The issue of early zinc intervention, either parenterally or enterally, is important. First, it appears that there is a window of opportunity for virtually all treatments following TBI. The window of opportunity for zinc treatment is not known, but the current work suggests that administration of zinc within the first several hours after injury should be investigated. The issue of early zinc administration is also important when permissive underfeeding is used in patients with TBI. Permissive underfeeding (the reduction in total caloric intake by 60% to 70% of estimated needs) has been shown to reduce mortality. 23 The current data suggest that zinc levels should not be reduced when caloric intake is low after TBI.
Conclusions
The current data show that dietary zinc treatment after TBI results in significant improvements in spatial learning and memory. While early zinc treatment may be important for treating TBI-associated depression, future work is needed to not only determine the window of opportunity for this treatment but to also determine the extent to which a chronic dietary zinc treatment following TBI may improve depression.
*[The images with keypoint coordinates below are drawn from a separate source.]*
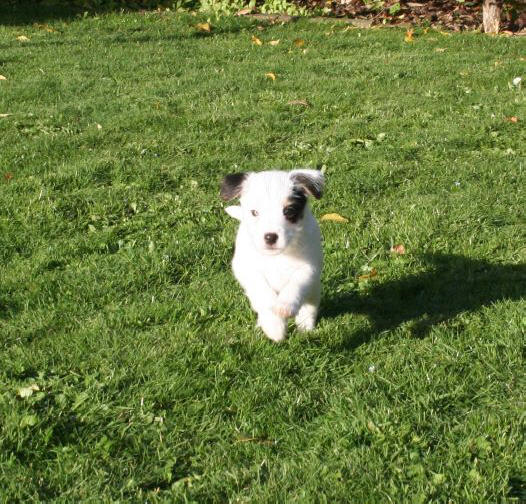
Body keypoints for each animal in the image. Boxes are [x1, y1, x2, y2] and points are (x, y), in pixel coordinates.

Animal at [220, 169, 324, 342]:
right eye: (254, 212)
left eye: (289, 211)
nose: (270, 237)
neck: (277, 257)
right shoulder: (245, 268)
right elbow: (263, 292)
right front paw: (275, 326)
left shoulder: (309, 267)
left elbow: (296, 283)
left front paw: (285, 306)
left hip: (314, 291)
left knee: (309, 306)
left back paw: (305, 326)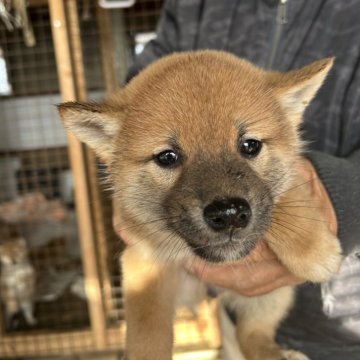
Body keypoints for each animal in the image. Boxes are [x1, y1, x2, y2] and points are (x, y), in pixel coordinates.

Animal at [57, 51, 342, 360]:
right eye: (167, 157)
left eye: (250, 145)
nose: (229, 214)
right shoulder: (143, 267)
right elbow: (147, 334)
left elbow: (286, 194)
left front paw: (314, 250)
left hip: (272, 296)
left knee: (252, 335)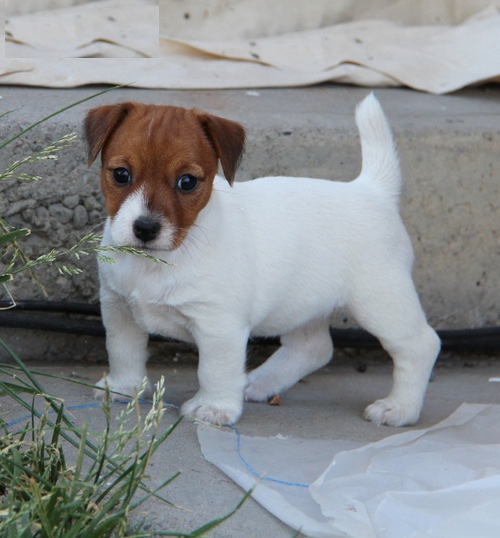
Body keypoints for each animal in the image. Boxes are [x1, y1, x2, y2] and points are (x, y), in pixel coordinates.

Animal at [84, 93, 440, 427]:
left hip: (380, 301)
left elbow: (214, 370)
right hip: (304, 302)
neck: (158, 262)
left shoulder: (219, 325)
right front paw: (123, 388)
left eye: (187, 182)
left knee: (420, 345)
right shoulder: (118, 310)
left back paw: (399, 408)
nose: (145, 228)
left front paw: (213, 407)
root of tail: (372, 191)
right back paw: (259, 382)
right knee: (313, 347)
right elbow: (123, 353)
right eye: (121, 175)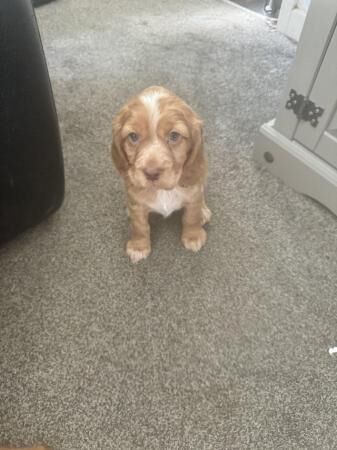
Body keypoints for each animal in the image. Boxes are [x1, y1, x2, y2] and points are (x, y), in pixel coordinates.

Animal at [111, 87, 210, 264]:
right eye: (133, 136)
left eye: (174, 136)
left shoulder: (193, 195)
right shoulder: (136, 202)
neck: (163, 191)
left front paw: (193, 236)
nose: (151, 173)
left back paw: (203, 212)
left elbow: (191, 216)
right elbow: (139, 226)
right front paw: (138, 247)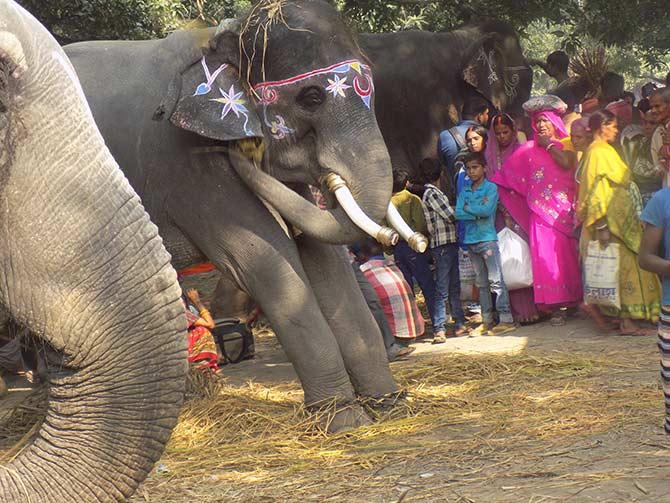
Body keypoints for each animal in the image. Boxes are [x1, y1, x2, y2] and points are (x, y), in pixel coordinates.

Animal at [65, 0, 428, 434]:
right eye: (311, 98)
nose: (406, 240)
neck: (222, 38)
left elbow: (324, 261)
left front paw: (389, 406)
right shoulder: (184, 164)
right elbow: (264, 263)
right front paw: (342, 419)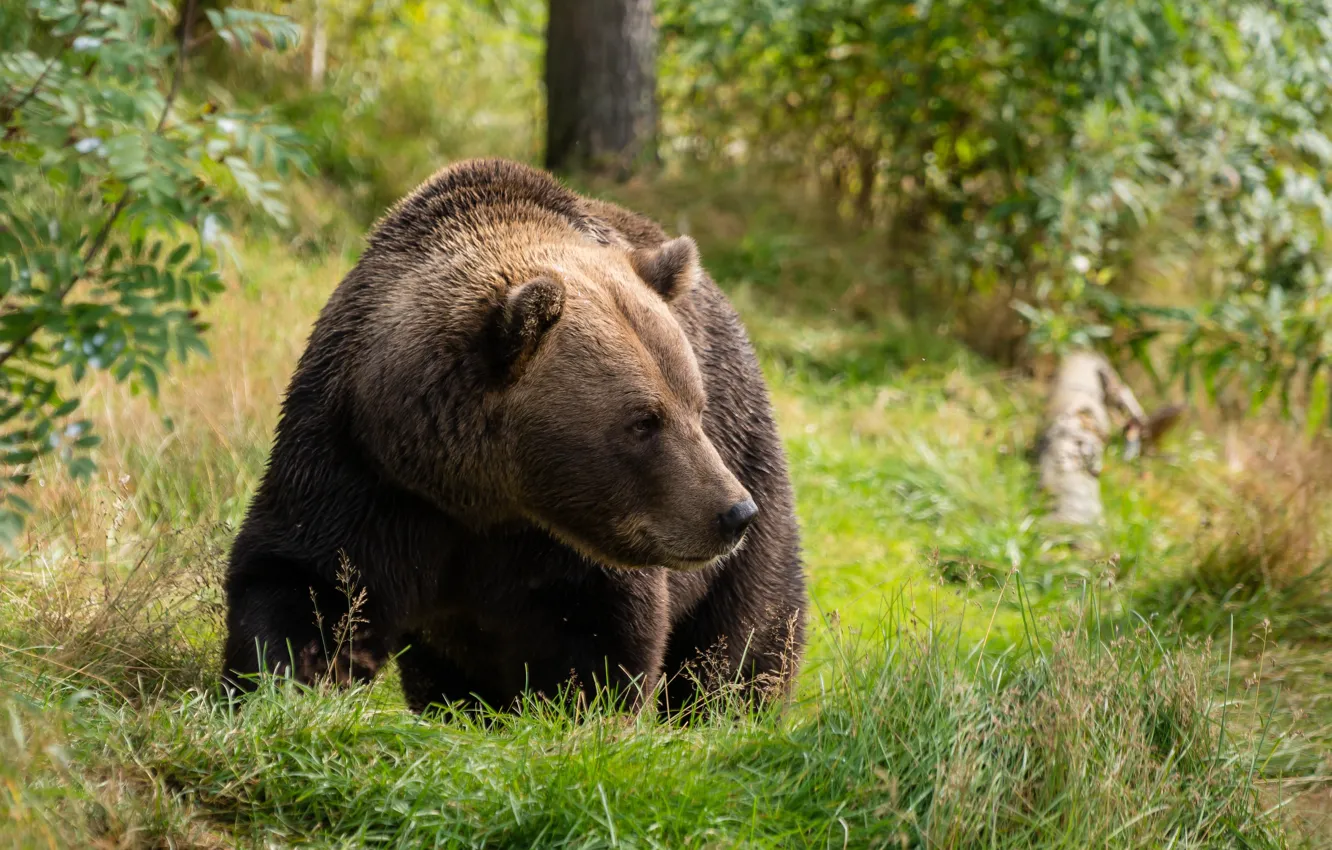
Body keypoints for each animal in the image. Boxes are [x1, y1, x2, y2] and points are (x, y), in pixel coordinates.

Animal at [221, 158, 806, 714]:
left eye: (695, 406)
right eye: (643, 421)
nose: (732, 513)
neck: (481, 494)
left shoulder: (574, 546)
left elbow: (603, 639)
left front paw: (582, 711)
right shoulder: (363, 469)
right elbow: (308, 587)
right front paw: (286, 684)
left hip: (753, 475)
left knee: (743, 641)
It should also be noted that treatment prior to injury appears to be the most effective approach with clearly robust improvements in stress-related anxiety, depression, and spatial memory. 7 The current work suggests that the efficacy of zinc is reduced when used solely as a treatment for TBI-associated depression and anxiety compared with zinc supplementation prior to injury. Based on the current and previous works chronic zinc supplementation is recommended for populations at risk for TBI. Zinc, along with other dietary supplements, environmental enrichment, and rehabilitation strategies24,25 may also be tested in combinations to lessen behavioral deficits associated with brain injury.
Footnotes
Declaration of Conflicting Interests
The author(s) declared no potential conflicts of interest with respect to the research, authorship, and/or publication of this article.
Funding
The author(s) disclosed receipt of the following financial support for the research, authorship, and/or publication of this article: This work is supported by the US Army Medical Research and Material Command.